In the entries below, write out word for word every line starting at the one containing "coloration and f" and ending at the one containing "browser for the next time I comment.", both included. Leave the pictures out of your answer.

BEGIN Excerpted records

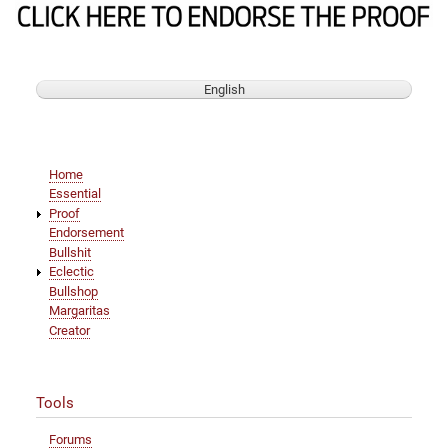
and
mixes
it
with
Nazis
English
Main
Home
navigation
Essential
Proof
Endorsement
Bullshit
Eclectic
Bullshop
Margaritas
Creator
Tools
Forums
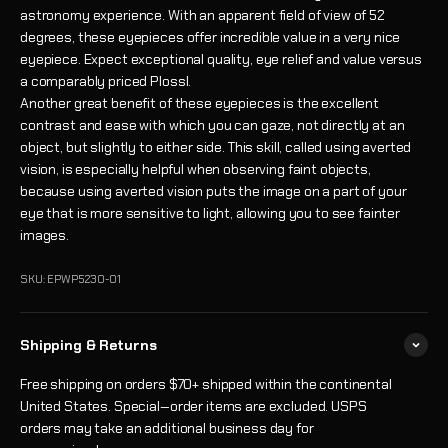
astronomy experience. With an apparent field of view of 52
degrees, these eyepieces offer incredible value in a very nice
eyepiece. Expect exceptional quality, eye relief and value versus
a comparably priced Plossl.
Another great benefit of these eyepieces is the excellent
contrast and ease with which you can gaze, not directly at an
object, but slightly to either side. This skill, called using averted
vision, is especially helpful when observing faint objects,
because using averted vision puts the image on a part of your
eye that is more sensitive to light, allowing you to see fainter
images.
SKU: EPWP5230-01
Shipping & Returns
Free shipping on orders $70+ shipped within the continental
United States. Special‑order items are excluded. USPS
orders may take an additional business day for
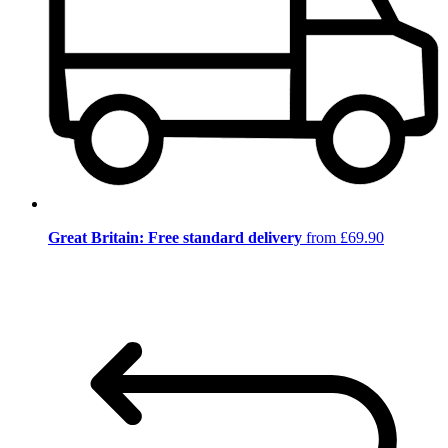
Great Britain: Free standard delivery
from £69.90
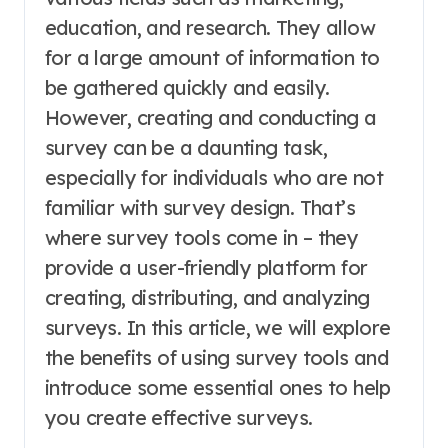
education, and research. They allow
for a large amount of information to
be gathered quickly and easily.
However, creating and conducting a
survey can be a daunting task,
especially for individuals who are not
familiar with survey design. That’s
where survey tools come in – they
provide a user-friendly platform for
creating, distributing, and analyzing
surveys. In this article, we will explore
the benefits of using survey tools and
introduce some essential ones to help
you create effective surveys.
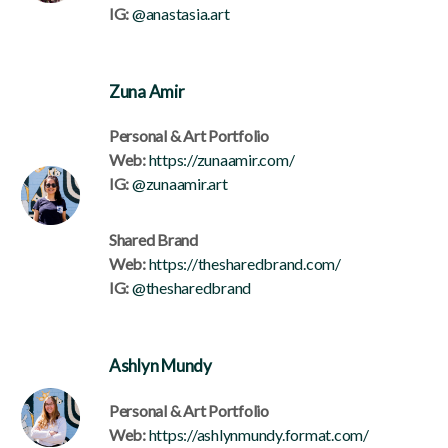
IG:
@anastasia.art
Zuna Amir
Personal & Art Portfolio
Web:
https://zunaamir.com/
IG:
@zunaamir.art
Shared Brand
Web:
https://thesharedbrand.com/
IG:
@thesharedbrand
Ashlyn Mundy
Personal & Art Portfolio
Web:
https://ashlynmundy.format.com/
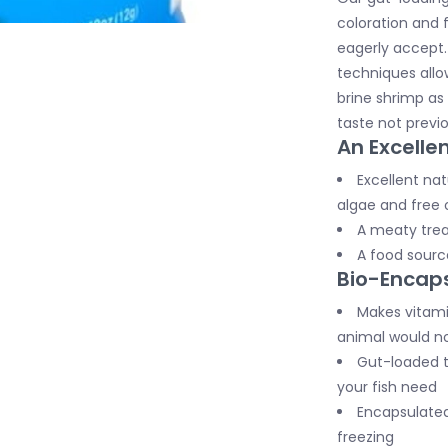
coloration and f
eagerly accept
techniques allo
brine shrimp as 
taste not previo
An Excellen
Excellent nat
algae and free 
A meaty trea
A food source
Bio-Encaps
Makes vitamin
animal would no
Gut-loaded t
your fish need
Encapsulated 
freezing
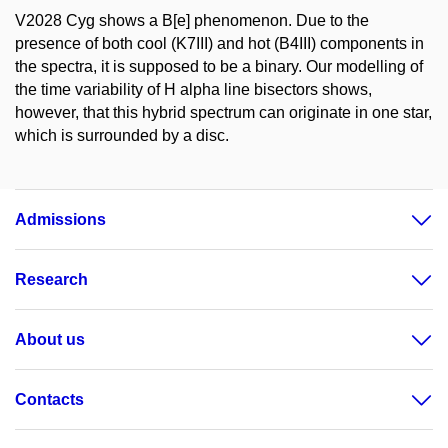
V2028 Cyg shows a B[e] phenomenon. Due to the
presence of both cool (K7III) and hot (B4III) components in
the spectra, it is supposed to be a binary. Our modelling of
the time variability of H alpha line bisectors shows,
however, that this hybrid spectrum can originate in one star,
which is surrounded by a disc.
Admissions
Research
About us
Contacts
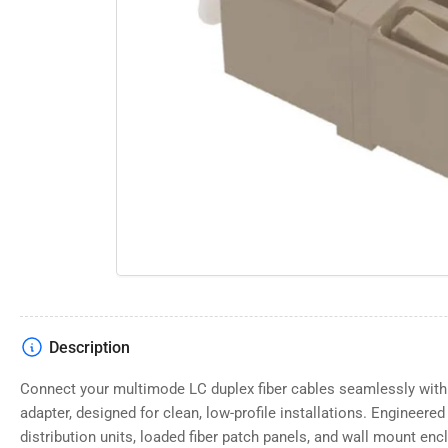
Open
media
1
in
modal
Description
Connect your multimode LC duplex fiber cables seamlessly with t
adapter, designed for clean, low-profile installations. Engineered s
distribution units, loaded fiber patch panels, and wall mount enc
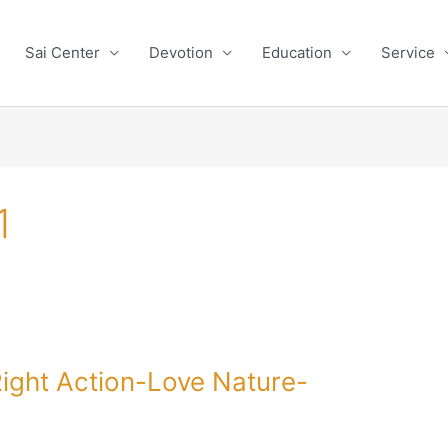
Sai Center
Devotion
Education
Service
1
ight Action-Love Nature-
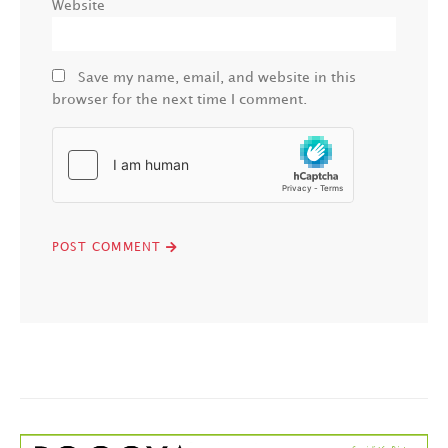
Website
Save my name, email, and website in this
browser for the next time I comment.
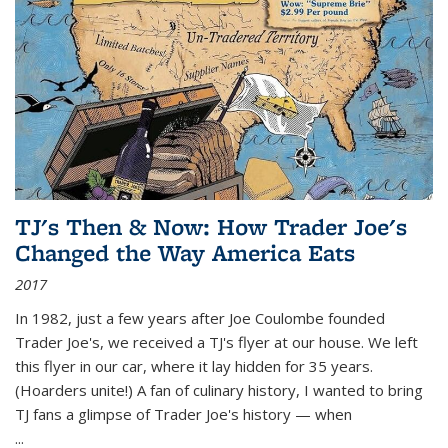
TJ's Then & Now: How Trader Joe's
Changed the Way America Eats
2017
In 1982, just a few years after Joe Coulombe founded
Trader Joe's, we received a TJ's flyer at our house. We left
this flyer in our car, where it lay hidden for 35 years.
(Hoarders unite!) A fan of culinary history, I wanted to bring
TJ fans a glimpse of Trader Joe's history — when
...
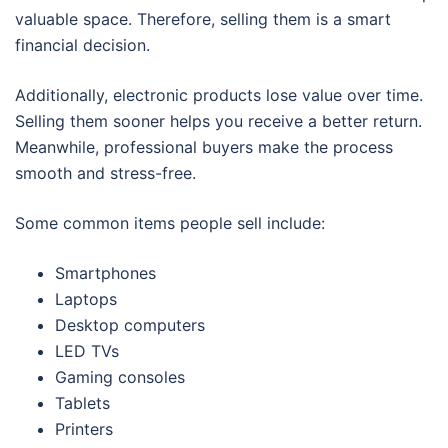
valuable space. Therefore, selling them is a smart
financial decision.
Additionally, electronic products lose value over time.
Selling them sooner helps you receive a better return.
Meanwhile, professional buyers make the process
smooth and stress-free.
Some common items people sell include:
Smartphones
Laptops
Desktop computers
LED TVs
Gaming consoles
Tablets
Printers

END Excerpted records

Exercise answer:
coloration and f
eagerly accept
techniques allo
brine shrimp as 
taste not previo
An Excellen
Excellent nat
algae and free 
A meaty trea
A food source
Bio-Encaps
Makes vitamin
animal would no
Gut-loaded t
your fish need
Encapsulated 
freezing
V2028 Cyg shows a B[e] phenomenon. Due to the
presence of both cool (K7III) and hot (B4III) components in
the spectra, it is supposed to be a binary. Our modelling of
the time variability of H alpha line bisectors shows,
however, that this hybrid spectrum can originate in one star,
which is surrounded by a disc.
Admissions
Research
About us
Contacts
Open
media
1
in
modal
Description
Connect your multimode LC duplex fiber cables seamlessly with t
adapter, designed for clean, low-profile installations. Engineered s
distribution units, loaded fiber patch panels, and wall mount enc
Sai Center
Devotion
Education
Service
1
ight Action-Love Nature-
Website
Save my name, email, and website in this
browser for the next time I comment.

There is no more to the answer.